→ TASK OBJECTIVE:
Would you retype, word for word, only the lines from the one holding "pyautogui.click(668, 172)" through the final line of the entries below, without the pictures?

Dataset entries:
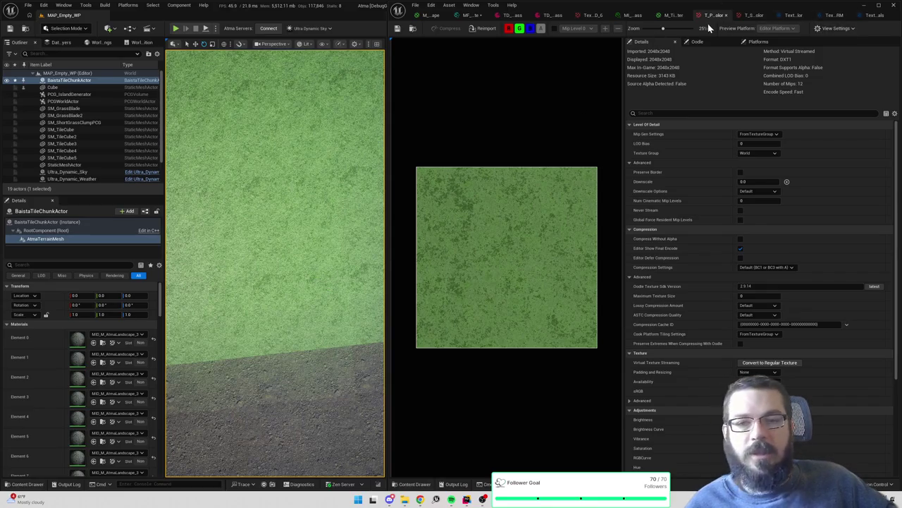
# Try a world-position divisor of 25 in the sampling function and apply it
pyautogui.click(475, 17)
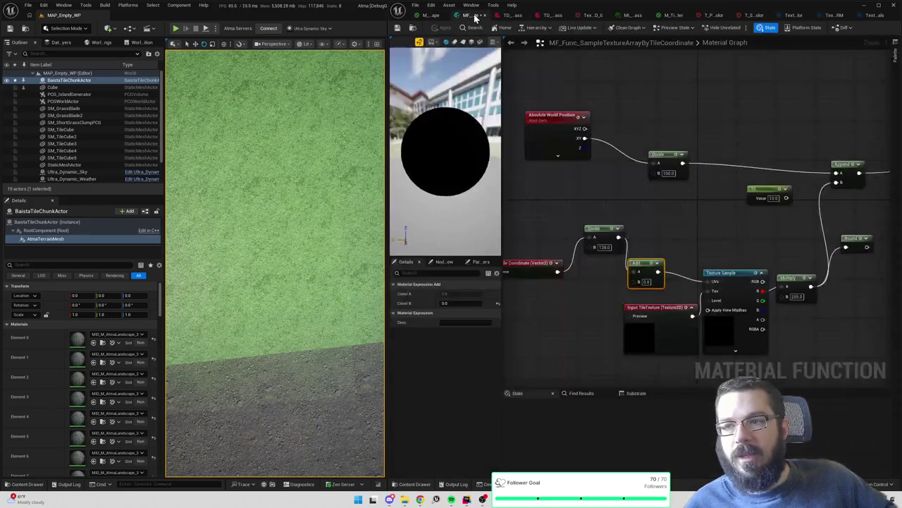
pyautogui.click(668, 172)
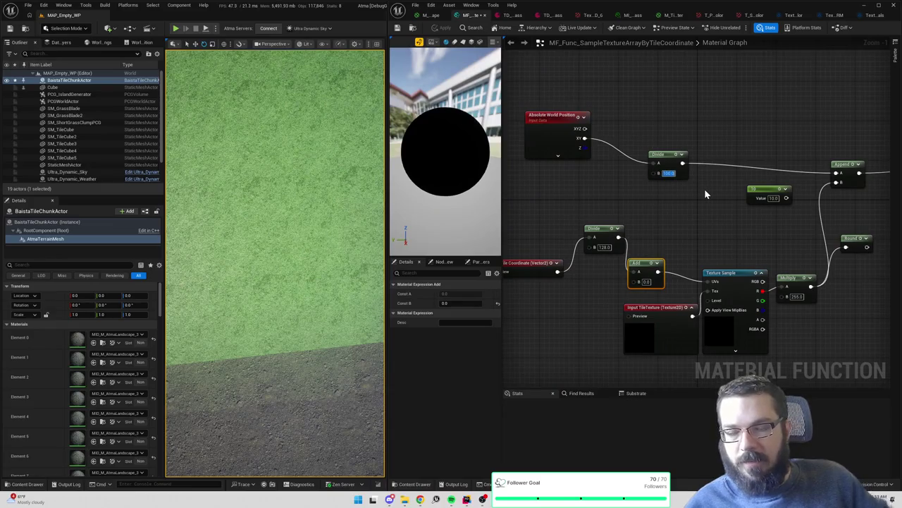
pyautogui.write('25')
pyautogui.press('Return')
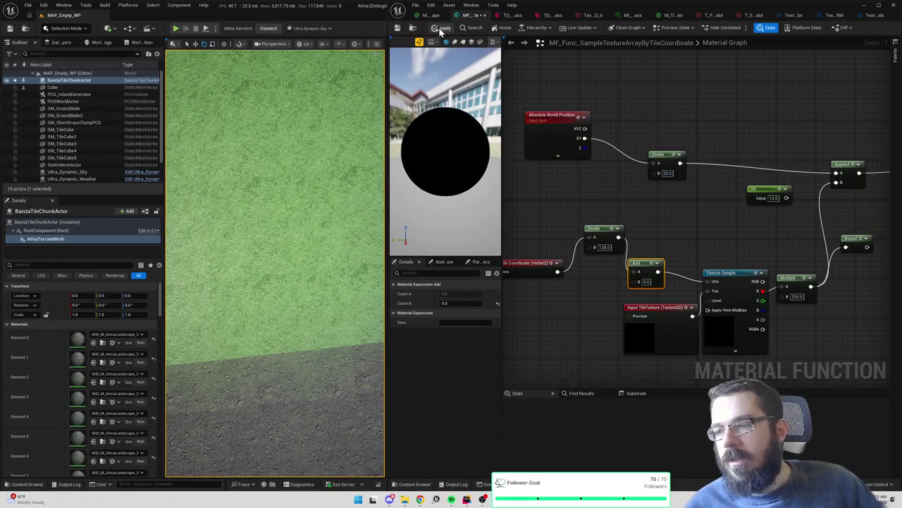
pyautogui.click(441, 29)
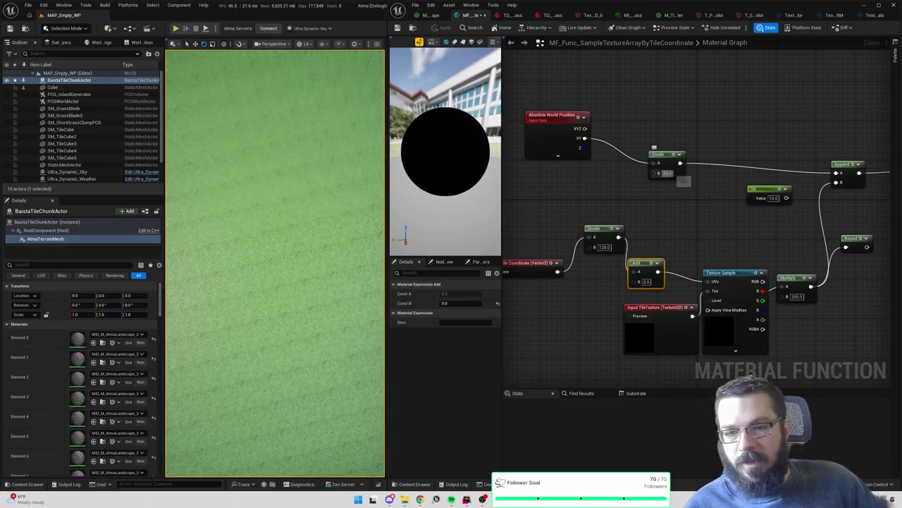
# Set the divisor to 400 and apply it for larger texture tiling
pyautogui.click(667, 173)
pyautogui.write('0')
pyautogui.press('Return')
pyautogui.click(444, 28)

→ RESPONSE AREA:
pyautogui.click(668, 172)
pyautogui.write('25')
pyautogui.press('Return')
pyautogui.click(441, 29)
# Set the divisor to 400 and apply it for larger texture tiling
pyautogui.click(667, 173)
pyautogui.write('0')
pyautogui.press('Return')
pyautogui.click(444, 28)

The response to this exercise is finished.